Jane Chivers, manager, Education and Training, Family Planning, Australia, said people with disability form the largest minority in the world making up 10 per cent of the world population. This figure of 650 million people with disability is increasing every year. "There have always been deep and persistent negative stereotypes, prejudices and fears about people with a disability and particularly about their sexuality. These prejudices are consistent across most countries and cultures. They result in discriminatory practices that cause people with disabilities to live on the margins of communities where their rights are overlooked," she said.
"In countries with life expectancies over 70 years, individuals spend on average about eight years, or 11.5 per cent of their life span, living with disabilities. Disability rates are significantly higher among groups with lower educational attainment in the countries of the Organisation for Economic Co-operation and Development. On average, 19 per cent of less educated people have disabilities, compared to 11 per cent among the better educated.
In most OECD countries, women report higher incidents of disability than men," she observed.

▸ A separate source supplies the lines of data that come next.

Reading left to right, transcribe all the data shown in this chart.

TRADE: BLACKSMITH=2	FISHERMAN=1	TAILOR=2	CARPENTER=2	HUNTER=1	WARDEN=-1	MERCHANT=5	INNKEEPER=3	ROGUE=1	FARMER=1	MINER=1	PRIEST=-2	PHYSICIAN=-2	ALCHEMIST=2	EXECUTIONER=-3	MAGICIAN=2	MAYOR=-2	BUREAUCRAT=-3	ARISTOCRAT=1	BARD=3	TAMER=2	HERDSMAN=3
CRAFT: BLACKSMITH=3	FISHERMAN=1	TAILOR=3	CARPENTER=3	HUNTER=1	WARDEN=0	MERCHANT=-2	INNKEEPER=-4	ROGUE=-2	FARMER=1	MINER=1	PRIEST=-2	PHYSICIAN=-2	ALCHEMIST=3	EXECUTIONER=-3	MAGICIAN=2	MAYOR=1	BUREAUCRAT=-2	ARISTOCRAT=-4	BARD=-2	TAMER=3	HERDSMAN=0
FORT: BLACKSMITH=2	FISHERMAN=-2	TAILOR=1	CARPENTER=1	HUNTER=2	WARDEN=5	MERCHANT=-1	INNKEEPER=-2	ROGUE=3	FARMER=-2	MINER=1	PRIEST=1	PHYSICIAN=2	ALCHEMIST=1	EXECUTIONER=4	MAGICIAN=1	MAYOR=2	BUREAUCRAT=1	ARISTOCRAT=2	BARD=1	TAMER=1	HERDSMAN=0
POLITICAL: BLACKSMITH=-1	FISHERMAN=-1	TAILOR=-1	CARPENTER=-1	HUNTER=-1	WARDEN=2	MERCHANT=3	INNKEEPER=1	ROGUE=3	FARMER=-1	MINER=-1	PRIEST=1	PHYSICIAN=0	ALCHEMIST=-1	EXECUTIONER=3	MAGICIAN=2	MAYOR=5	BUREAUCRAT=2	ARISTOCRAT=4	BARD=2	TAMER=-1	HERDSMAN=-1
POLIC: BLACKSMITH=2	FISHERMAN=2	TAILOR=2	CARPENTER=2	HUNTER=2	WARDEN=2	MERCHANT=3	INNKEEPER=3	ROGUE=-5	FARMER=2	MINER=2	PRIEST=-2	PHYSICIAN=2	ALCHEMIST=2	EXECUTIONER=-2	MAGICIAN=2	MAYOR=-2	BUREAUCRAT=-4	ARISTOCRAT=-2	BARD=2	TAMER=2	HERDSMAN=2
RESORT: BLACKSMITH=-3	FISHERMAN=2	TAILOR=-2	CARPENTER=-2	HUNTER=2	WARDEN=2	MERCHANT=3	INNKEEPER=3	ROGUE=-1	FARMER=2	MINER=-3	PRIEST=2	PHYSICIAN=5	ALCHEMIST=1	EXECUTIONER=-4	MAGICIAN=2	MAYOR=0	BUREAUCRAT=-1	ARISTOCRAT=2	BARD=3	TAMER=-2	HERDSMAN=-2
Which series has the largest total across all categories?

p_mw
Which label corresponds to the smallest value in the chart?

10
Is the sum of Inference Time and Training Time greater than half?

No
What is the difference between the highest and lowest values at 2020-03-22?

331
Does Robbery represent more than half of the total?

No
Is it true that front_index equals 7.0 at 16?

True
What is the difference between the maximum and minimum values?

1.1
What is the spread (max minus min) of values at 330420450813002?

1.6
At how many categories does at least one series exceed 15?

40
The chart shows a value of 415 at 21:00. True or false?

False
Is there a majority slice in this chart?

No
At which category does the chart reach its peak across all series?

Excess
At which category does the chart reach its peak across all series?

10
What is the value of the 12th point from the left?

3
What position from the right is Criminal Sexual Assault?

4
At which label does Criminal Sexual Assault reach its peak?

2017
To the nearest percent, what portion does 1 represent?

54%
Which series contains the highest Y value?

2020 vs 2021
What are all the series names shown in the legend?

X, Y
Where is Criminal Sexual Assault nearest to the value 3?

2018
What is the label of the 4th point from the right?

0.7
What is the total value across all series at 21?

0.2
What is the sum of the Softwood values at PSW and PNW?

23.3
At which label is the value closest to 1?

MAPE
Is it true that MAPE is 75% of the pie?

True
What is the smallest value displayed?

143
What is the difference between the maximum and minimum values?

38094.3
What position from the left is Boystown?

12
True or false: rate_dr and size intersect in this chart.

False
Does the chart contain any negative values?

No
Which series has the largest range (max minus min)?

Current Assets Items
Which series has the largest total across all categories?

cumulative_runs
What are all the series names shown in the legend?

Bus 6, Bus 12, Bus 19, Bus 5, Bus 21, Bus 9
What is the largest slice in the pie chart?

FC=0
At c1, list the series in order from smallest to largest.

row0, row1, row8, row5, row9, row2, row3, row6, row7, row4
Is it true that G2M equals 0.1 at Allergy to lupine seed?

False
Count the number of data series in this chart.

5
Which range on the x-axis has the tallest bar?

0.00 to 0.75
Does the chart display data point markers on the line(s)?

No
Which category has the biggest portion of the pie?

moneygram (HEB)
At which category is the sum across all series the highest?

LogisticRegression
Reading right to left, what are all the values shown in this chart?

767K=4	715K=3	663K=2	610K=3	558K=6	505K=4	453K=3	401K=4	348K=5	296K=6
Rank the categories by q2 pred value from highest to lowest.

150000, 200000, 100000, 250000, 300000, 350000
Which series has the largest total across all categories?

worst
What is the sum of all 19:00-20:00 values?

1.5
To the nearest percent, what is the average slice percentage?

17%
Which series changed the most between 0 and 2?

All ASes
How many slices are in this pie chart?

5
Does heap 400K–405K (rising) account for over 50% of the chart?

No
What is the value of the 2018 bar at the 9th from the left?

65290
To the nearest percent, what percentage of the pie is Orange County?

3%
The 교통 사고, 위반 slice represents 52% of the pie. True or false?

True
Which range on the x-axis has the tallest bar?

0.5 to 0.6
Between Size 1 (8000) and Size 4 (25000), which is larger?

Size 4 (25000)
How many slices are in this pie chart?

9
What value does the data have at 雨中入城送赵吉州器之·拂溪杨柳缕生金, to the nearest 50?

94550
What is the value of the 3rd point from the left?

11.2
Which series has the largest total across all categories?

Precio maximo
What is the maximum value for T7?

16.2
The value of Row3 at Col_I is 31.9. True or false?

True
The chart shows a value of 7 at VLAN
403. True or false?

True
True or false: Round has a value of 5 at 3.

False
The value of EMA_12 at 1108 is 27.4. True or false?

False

Sunil Mehra, co-chair of India Organising Committee of the Conference, said with some 700 million adolescents in the 10 to 19 years age group living in Asia, there will be a special focus on youth and their sexual rights and needs. with eight States in the country banning sex education in schools, the subject is relevant not only for India but for the neighbouring countries of Pakistan, Bangladesh, Nepal and Sri Lanka where their tradition based societies are in a state of transition to modern lifestyles and western values.